§ Provided data:
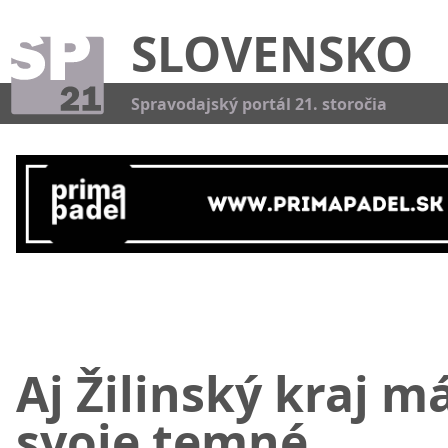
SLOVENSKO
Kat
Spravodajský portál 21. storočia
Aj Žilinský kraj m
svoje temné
* * *
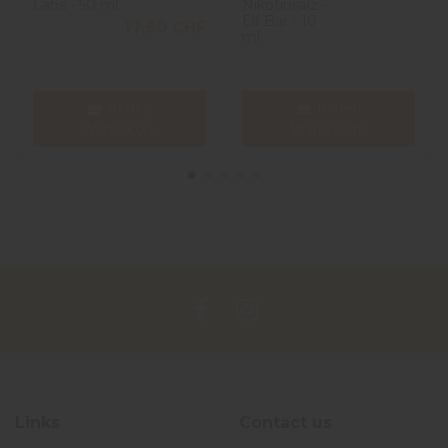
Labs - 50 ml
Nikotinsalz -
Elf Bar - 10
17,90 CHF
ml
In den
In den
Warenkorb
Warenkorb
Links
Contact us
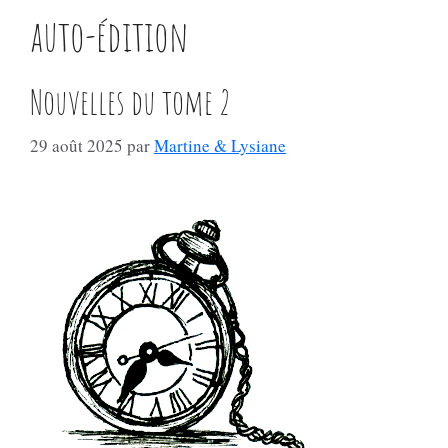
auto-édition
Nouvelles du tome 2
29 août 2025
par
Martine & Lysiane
==
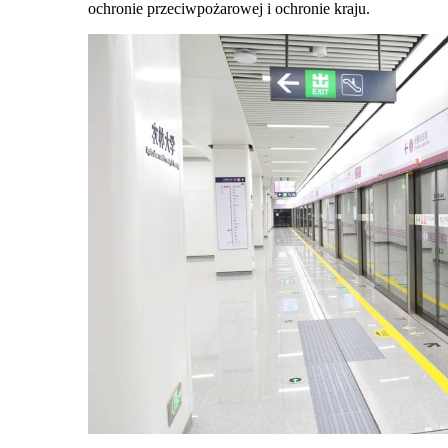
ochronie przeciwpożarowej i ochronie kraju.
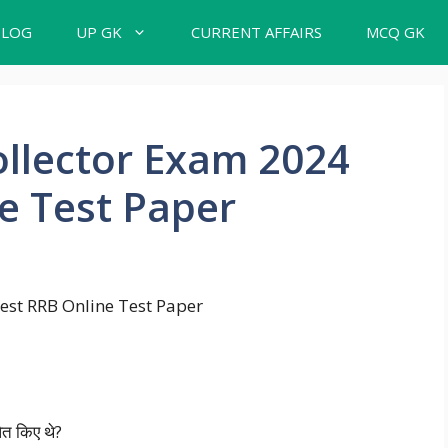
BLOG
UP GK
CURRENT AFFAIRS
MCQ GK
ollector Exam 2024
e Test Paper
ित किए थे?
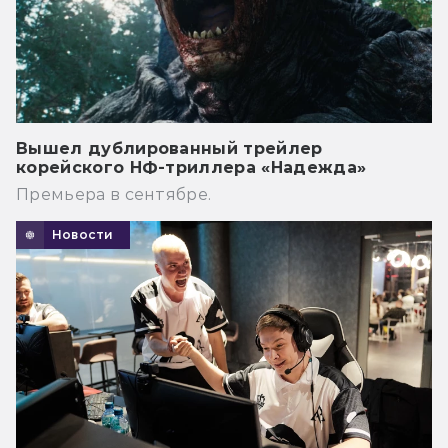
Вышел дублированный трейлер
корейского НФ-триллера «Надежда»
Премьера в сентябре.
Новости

§ Description of the task: Exactly the lines above from the one with "Nouvelles du tome 2" to the one with "Martine & Lysiane", both included, are to be quoted; leave the rest out.

§ Output of the task:
Nouvelles du tome 2
29 août 2025
par
Martine & Lysiane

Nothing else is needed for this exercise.